The "typical" U.S. caregiver is a 46-year-old woman who works outside the home and spends more than 20 hours per week providing unpaid care to her mother.
Most caregivers are married or living with a partner.
Most caregivers are employed. Among caregivers age 50-64 years old, an estimated 60% are balancing a full or part-time job along with their caregiving responsibilities.
You might already know this because you may be one of the millions of people that are living in this reality. And it’s not easy. In fact, it’s incredibly hard to watch someone that you love lose their ability to take care of themselves or to feel like you are switching roles with your parent. It also can mean sacrificing your social life and your career or spending less time with the rest of your immediate family. However, the hardest part may be when you feel like you are doing it all alone. Thankfully, that’s where LiveWell Placements can help. This blog is dedicated to assisting you in finding available support so that you can continue to be the best caregiver for your family member while also taking care of yourself.
Online Support Groups
Many support groups can be found on Facebook or have their own websites with available resources. There are a variety of groups that cover everything from how to care for someone with dementia to how to balance a career along with family caregiving responsibilities.
Working Daughter describes their group as a space for women who are balancing care for an aging parent with their career and the rest of their life. They have over 2,000 members through their Facebook group and their website.
This Facebook group is almost 10,000 strong and allows you to interact with other members and learn from their experiences. It is a closed group meaning that you have to join before you can participate or view posts.
Dementia Caregivers Support Group, Alzheimers and Dementia Caregivers Support, and Memory People are all groups that support caregivers to those loved ones that are affected by Alzheimers or Dementia. They also regularly provide information about educational opportunities or in-person events that you can attend.
Professional Caregivers Association is specifically designed to provide a space where professional caregivers can go to learn from each other and share their stories. Even though this may be your career choice, that doesn’t mean that the stresses that you face as a caregiver are any less real.
In-person Support Groups
While online support groups can provide a wealth of information and allow you to interact with other members, you may feel that you face to face contact as well. Fortunately, there are many ways to find a group that is located near you.

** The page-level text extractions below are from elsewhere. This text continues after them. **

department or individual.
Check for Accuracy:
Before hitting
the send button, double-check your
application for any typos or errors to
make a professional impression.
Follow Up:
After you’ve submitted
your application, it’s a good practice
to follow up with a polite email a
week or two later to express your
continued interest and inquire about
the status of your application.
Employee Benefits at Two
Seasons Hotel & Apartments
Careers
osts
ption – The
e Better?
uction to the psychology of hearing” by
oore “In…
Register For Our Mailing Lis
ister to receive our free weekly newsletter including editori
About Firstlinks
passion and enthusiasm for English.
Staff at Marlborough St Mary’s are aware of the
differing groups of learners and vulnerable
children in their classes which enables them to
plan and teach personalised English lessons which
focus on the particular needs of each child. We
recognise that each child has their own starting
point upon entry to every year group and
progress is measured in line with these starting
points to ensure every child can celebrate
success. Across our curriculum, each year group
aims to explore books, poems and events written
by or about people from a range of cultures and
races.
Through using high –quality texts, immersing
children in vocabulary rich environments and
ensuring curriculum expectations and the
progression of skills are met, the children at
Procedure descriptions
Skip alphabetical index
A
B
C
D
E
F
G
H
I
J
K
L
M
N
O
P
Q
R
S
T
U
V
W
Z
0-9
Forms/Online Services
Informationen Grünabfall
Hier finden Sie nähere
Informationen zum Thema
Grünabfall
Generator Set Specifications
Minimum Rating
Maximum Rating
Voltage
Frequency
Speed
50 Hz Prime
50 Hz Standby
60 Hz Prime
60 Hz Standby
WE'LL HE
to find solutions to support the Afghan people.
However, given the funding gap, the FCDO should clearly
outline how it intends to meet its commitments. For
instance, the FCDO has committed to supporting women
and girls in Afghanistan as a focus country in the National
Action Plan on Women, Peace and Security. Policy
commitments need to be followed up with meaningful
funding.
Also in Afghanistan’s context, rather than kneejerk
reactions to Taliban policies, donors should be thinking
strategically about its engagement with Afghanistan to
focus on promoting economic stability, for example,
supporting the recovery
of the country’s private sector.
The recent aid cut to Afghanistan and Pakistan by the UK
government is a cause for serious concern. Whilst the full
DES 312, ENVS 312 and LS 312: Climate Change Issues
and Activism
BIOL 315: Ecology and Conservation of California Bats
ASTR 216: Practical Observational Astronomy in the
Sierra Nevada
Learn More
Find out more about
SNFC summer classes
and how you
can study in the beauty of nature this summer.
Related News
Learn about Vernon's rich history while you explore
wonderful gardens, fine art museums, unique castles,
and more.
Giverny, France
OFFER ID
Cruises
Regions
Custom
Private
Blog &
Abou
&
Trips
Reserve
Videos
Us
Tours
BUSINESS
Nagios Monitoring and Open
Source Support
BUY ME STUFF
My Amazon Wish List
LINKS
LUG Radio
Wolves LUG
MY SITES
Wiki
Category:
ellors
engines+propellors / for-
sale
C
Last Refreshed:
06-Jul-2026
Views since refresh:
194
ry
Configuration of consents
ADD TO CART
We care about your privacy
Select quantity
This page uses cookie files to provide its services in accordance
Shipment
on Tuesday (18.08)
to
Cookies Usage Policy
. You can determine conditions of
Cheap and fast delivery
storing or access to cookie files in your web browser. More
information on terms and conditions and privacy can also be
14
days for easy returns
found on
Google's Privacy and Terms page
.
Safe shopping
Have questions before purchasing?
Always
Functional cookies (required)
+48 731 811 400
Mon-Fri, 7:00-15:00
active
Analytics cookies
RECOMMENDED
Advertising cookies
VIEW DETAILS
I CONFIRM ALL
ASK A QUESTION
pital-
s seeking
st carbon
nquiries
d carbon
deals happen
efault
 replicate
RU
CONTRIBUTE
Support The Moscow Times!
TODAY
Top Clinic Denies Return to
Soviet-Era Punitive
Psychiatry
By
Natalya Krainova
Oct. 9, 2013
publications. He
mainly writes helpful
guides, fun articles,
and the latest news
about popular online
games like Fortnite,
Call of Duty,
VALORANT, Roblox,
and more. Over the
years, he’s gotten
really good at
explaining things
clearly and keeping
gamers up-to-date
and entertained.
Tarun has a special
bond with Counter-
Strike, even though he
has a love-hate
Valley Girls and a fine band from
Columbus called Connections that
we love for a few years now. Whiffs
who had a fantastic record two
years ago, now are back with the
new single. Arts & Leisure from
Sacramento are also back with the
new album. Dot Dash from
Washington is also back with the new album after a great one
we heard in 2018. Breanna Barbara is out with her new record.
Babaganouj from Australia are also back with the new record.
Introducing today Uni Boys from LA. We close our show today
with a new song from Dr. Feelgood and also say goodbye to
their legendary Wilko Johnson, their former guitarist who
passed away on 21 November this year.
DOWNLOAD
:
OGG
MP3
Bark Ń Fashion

For those who are working within the Veteran’s Affairs system to get help for their loved one, the VA currently offers a map to locate support groups in your area.
The National Center on Caregiving’s Family Caregiver Alliance provides a variety of links to resources for caregivers in all 50 states.
Maintained by the U.S. Administration on Aging, this site acts as a database for finding help in a variety of areas, from nutrition guides to elder abuse prevention to legal assistance.
Alzheimer and Dementia Caregiver Center
For information and support resources specific to caring for a loved one with Alzheimer’s or dementia, this site helps you locate the nearest support group.
If you are dealing with a loved one that is suffering from mental illness, The Mental Health America network can put you in touch with someone to assist either you or your loved one. There are also websites such as reachdrbeach which is dedicated to providing information on recognizing signs of mental illness and finding the best path towards mental wellness.
While this is just a sampling of all of the resources available, it will help you get started in finding the right solution for you. The important thing is to realize that there are millions of other people that are struggling with the same thing and it will only continue to increase as our population ages. If you are at a point where you can no longer do it all alone, there are also affordable options for part-time care. FirstLantic.com offers hourly services that include light housekeeping, meal preparation, transportation and companionship. They also have private duty nurses and other professionals that can assist with medication management or physical therapy.
So, no matter what your situation, the most important thing is to remember that you are not alone in this journey. There are resources available and people that you can talk to for support.